At the end, I’ve had writers’ block when it comes to the written projects. I schedule them for late afternoon/evening because I don’t often get out (I’m in a small town and schedule my coffee times during the day), but by then, I don’t feel very motivated.

I think I have to have a good talk with my characters tonight. We’re just about at the climax of Prodigies, and they’re strangely reticent. Right about now, they’re having their last supper before the operation in which they’re going to save a packed General Assembly room at the UN from being set on fire. Time for me to listen to them — if I have time.

Fantasies and Consequences

It is not crazy to have fantasies.

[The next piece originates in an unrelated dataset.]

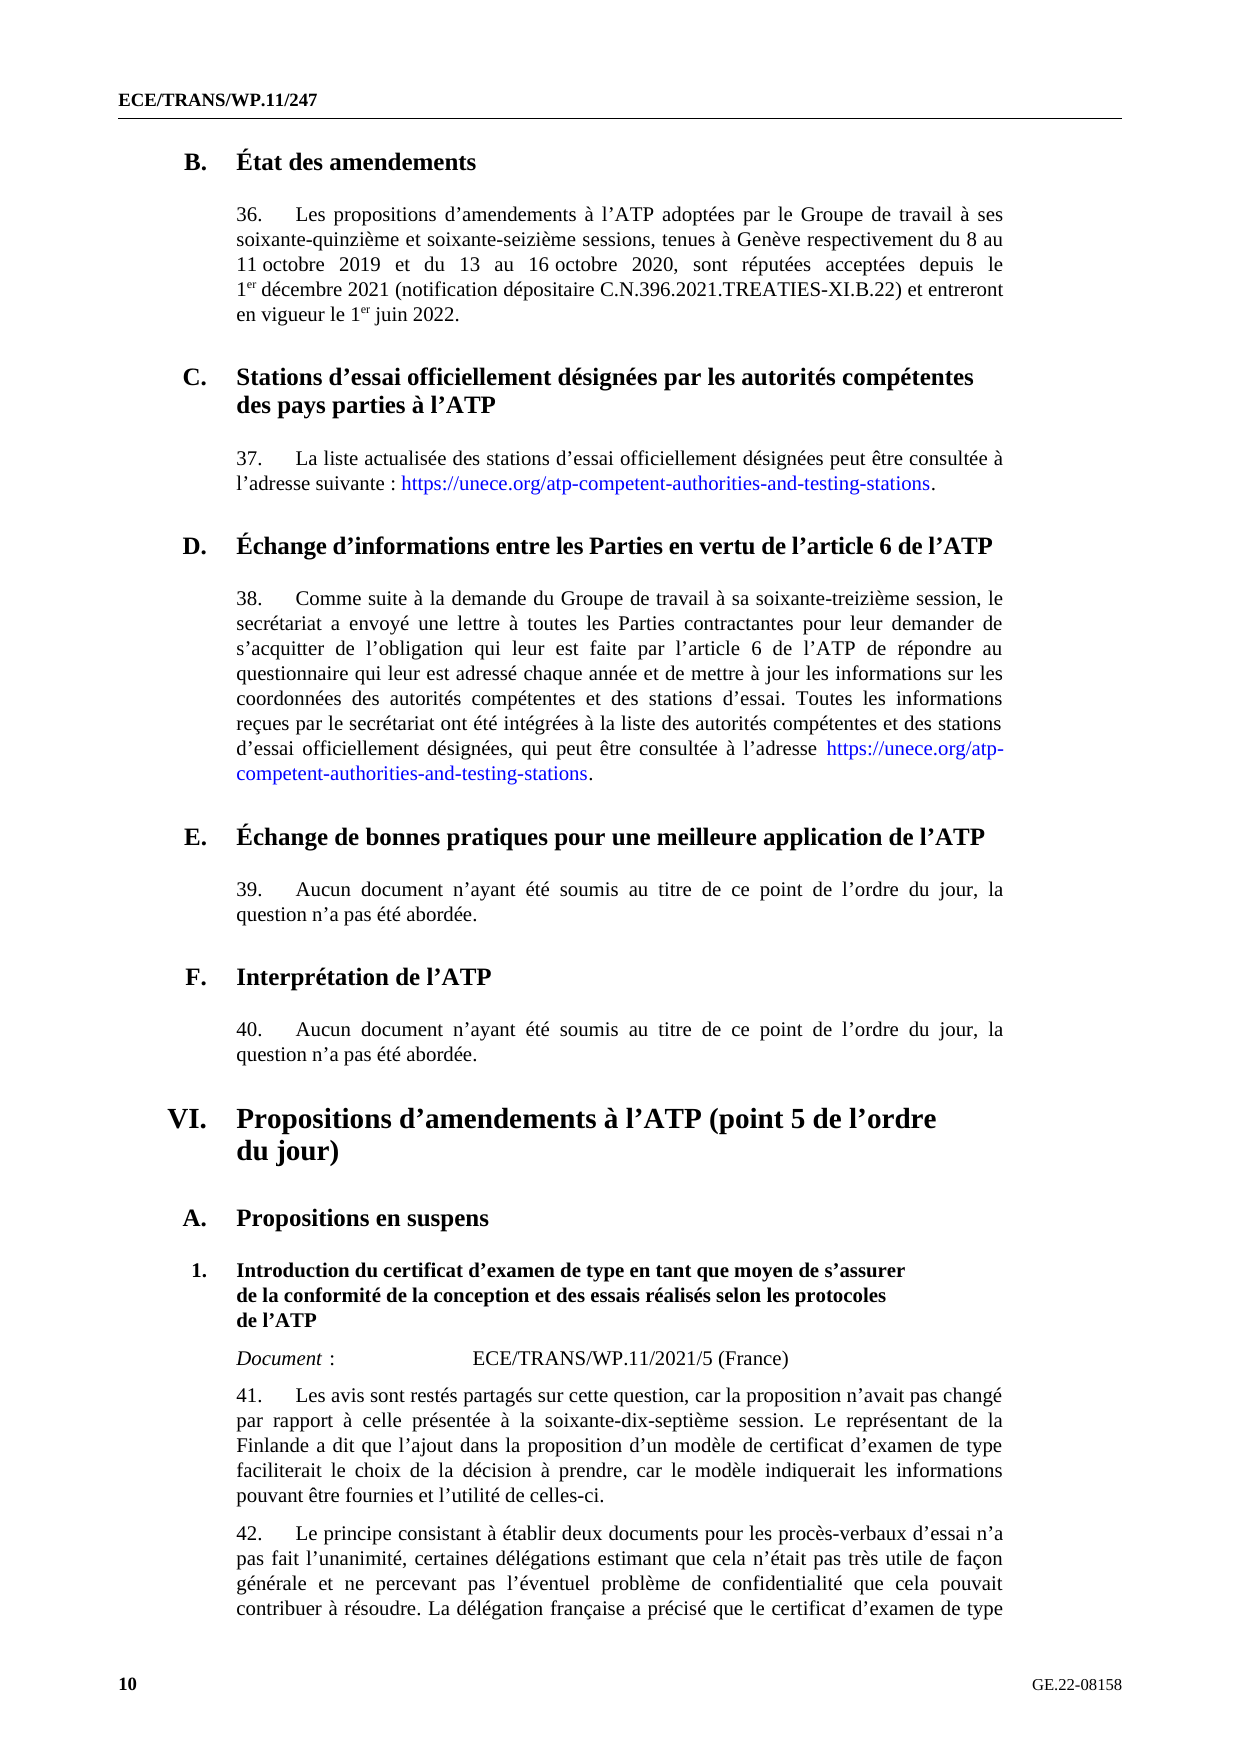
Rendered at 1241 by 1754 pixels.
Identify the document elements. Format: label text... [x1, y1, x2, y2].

It is crazy to expect them to come true without repercussions in the real world. I have always known this, even though people with bipolar disorder are notorious for pursuing fantasies with a naive manic glow.

I said it in a poem once, and the line is still true: I do not want what I want. We do not want what we want. Every fantasy has a dark side: Winning large amounts of money results in either a mad splurge where all the money is spent, or distrustful conservatism. An affair with a media star results in disillusionment and the dissolution of other romantic relationships.

But oh, the fantasies (if you recognize them as such) are glorious!

My real life self is pragmatic, dealing with what is; my fantasy self is much more daring. My real self is more compassionate toward others; my fantasy self is somewhat narcissistic, doing what she wants without minding consequences. I like my real life self better, but my fantasy self makes for better stories.

My fantasies help me write about other people and other situations that become a short story or novel. To do this, it’s necessary to step out of the story, to not be the protagonist. To let the fantasy take wing in a character’s life, a person whose circumstances mitigate some of the consequences, or who rise above the consequences and become someone new.